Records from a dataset
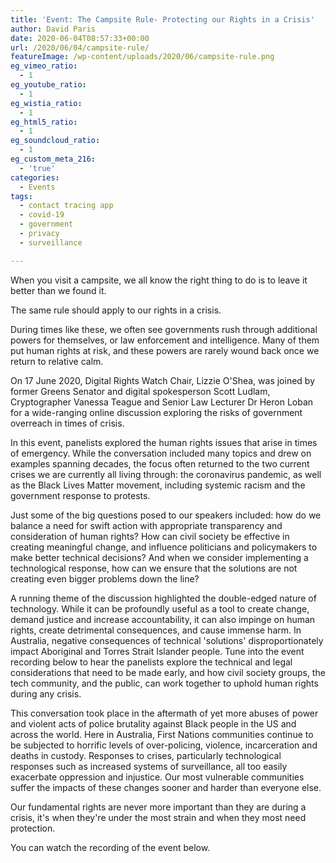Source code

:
 ```yaml
---
title: 'Event: The Campsite Rule- Protecting our Rights in a Crisis'
author: David Paris
date: 2020-06-04T08:57:33+00:00
url: /2020/06/04/campsite-rule/
featureImage: /wp-content/uploads/2020/06/campsite-rule.png
eg_vimeo_ratio:
  - 1
eg_youtube_ratio:
  - 1
eg_wistia_ratio:
  - 1
eg_html5_ratio:
  - 1
eg_soundcloud_ratio:
  - 1
eg_custom_meta_216:
  - 'true'
categories:
  - Events
tags:
  - contact tracing app
  - covid-19
  - government
  - privacy
  - surveillance

---
```

When you visit a campsite, we all know the right thing to do is to leave it better than we found it.

The same rule should apply to our rights in a crisis.

During times like these, we often see governments rush through additional powers for themselves, or law enforcement and intelligence. Many of them put human rights at risk, and these powers are rarely wound back once we return to relative calm.

On 17 June 2020, Digital Rights Watch Chair, Lizzie O'Shea, was joined by former Greens Senator and digital spokesperson Scott Ludlam, Cryptographer Vanessa Teague and Senior Law Lecturer Dr Heron Loban for a wide-ranging online discussion exploring the risks of government overreach in times of crisis.​

In this event, panelists explored the human rights issues that arise in times of emergency. While the conversation included many topics and drew on examples spanning decades, the focus often returned to the two current crises we are currently all living through: the coronavirus pandemic, as well as the Black Lives Matter movement, including systemic racism and the government response to protests.

Just some of the big questions posed to our speakers included: how do we balance a need for swift action with appropriate transparency and consideration of human rights? How can civil society be effective in creating meaningful change, and influence politicians and policymakers to make better technical decisions? And when we consider implementing a technological response, how can we ensure that the solutions are not creating even bigger problems down the line?

A running theme of the discussion highlighted the double-edged nature of technology. While it can be profoundly useful as a tool to create change, demand justice and increase accountability, it can also impinge on human rights, create detrimental consequences, and cause immense harm. In Australia, negative consequences of technical 'solutions' disproportionately impact Aboriginal and Torres Strait Islander people. Tune into the event recording below to hear the panelists explore the technical and legal considerations that need to be made early, and how civil society groups, the tech community, and the public, can work together to uphold human rights during any crisis.

This conversation took place in the aftermath of yet more abuses of power and violent acts of police brutality against Black people in the US and across the world. Here in Australia, First Nations communities continue to be subjected to horrific levels of over-policing, violence, incarceration and deaths in custody. Responses to crises, particularly technological responses such as increased systems of surveillance, all too easily exacerbate oppression and injustice. Our most vulnerable communities suffer the impacts of these changes sooner and harder than everyone else.

Our fundamental rights are never more important than they are during a crisis, it's when they're under the most strain and when they most need protection.

You can watch the recording of the event below.<figure class="wp-block-embed-youtube wp-block-embed is-type-video is-provider-youtube wp-embed-aspect-16-9 wp-has-aspect-ratio">

<div class="wp-block-embed__wrapper">
</div></figure>
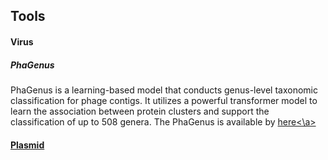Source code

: ## Tools

#### Virus

##### PhaGenus
PhaGenus is a learning-based model that conducts genus-level taxonomic classification for phage contigs. It utilizes a powerful transformer model to learn the association between protein clusters and support the classification of up to 508 genera. The PhaGenus is available by <a href="https://github.com/jiaojiaoguan/phagenus"> here<\a>


#### Plasmid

TASK TO CARRY OUT:
Determine which lines above include the word "surveillance", and report those lines in full.

FINISHED TASK:
  - surveillance
This conversation took place in the aftermath of yet more abuses of power and violent acts of police brutality against Black people in the US and across the world. Here in Australia, First Nations communities continue to be subjected to horrific levels of over-policing, violence, incarceration and deaths in custody. Responses to crises, particularly technological responses such as increased systems of surveillance, all too easily exacerbate oppression and injustice. Our most vulnerable communities suffer the impacts of these changes sooner and harder than everyone else.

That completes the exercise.